Une constatation que nous avons tirée à partir de
quelques interventions dans le récent Congrès de la NLS à Genève sur « Moments
de crise » est que le sujet de la crise actuelle apparaît très souvent dans la
clinique avec des traits mélancoliques, voire même comme un sujet décidément
mélancolisé, plongé dans sa propre hémorragie libidinale imparable.
Notre collègue grecque, Anna Pigkou, a remarqué
ainsi que nous rencontrons « un nombre non négligeable de patients
mélancoliques dans notre pratique quotidienne ». Du même, notre collègue
d’Irlande, Joanne Conway, a signalé l’épidémie suicidaire qui hante les
adolescents du temps de la crise du Celtic Tiger : « L’Irlande a maintenant
l’un des plus hauts taux de suicide parmi les adolescents en Europe », avec un
fait nouveau que ces actes suicidaires se succèdent « en groupe », signe d’une
identification groupale à l’objet impossible à perdre.

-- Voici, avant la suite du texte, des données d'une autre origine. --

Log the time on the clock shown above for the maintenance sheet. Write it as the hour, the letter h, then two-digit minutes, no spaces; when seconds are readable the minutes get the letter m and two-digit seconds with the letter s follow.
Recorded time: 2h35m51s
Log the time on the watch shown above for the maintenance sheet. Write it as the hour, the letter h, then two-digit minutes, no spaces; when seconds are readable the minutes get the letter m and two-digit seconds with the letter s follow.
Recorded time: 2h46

La dette devient ainsi un concept « ambocepteur »,
comme l’a indiqué Reginald Blanchet dans le travail préparatoire du Congrès.

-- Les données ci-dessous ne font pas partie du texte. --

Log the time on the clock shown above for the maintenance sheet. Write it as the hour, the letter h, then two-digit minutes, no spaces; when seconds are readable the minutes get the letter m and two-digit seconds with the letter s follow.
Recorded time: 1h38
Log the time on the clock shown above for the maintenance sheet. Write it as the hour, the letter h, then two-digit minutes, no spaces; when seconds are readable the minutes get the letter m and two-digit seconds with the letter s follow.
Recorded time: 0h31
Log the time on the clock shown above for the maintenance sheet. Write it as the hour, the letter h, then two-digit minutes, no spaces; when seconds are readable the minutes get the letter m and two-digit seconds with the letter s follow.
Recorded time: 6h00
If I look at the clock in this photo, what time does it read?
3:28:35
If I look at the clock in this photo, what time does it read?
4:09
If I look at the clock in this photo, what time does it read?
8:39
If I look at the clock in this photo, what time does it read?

C’est la dette économique qui hante les pays les plus plongés dans la crise,
mais aussi la dette que le sujet doit symboliser dans son rapport au désir de
l’Autre.
Une nouveauté dans l’économie moderne est que la
dette, elle-même, devient un objet de transaction commerciale, un objet dont on
peut tirer un bénéfice. C’est même l’invention de la machine financière moderne
de commercialiser non seulement les services des biens et les marchandises, mais
de commercialiser aussi la dette. C’est une sorte d’alchimie économique où l’on
fait d’un moins, d’un manque, un plus, un objet qui peut être commercialisé.
Mais c’est aussi, comme nous l’avons vu à partir de quelques vignettes
cliniques, une alchimie libidinale où chaque sujet se trouve confronté à la
question : comment faire d’un moins la cause d’un gain, d’une création ?
Remarquons un fait de structure où l’identification
à l’objet impossible à symboliser comme objet perdu, séparé du sujet, semble corrélative
d’une économie libidinale fondée sur une « gestion de la dette » qui pousse à
la rendre impossible à payer. Ceci correspond à la définition de la dette
symbolique par excellence, celle que la castration de l’Autre représente pour
le sujet. C’est avec cet euphémisme « gestion de la dette » qu’on désigne
aujourd’hui l’hémorragie économique qui hante les pays frappés de plein fouet
par la crise.
Nous avons dit « corrélative ». Ceci ne veut pas
dire un rapport de cause-effet, mais un signe de la rencontre, de la tuché,
entre la singularité du sujet et la façon hémorragique du
pousse-à-la-jouissance qui suppose cette nouvelle forme de l’impératif du
surmoi demandant à ce sujet de jouir toujours davantage.
Toujours un peu plus signifie aussi qu’il n’y a
jamais de perte possible, à moins que le sujet lui-même s’identifie à l’objet
de cette perte impossible à symboliser.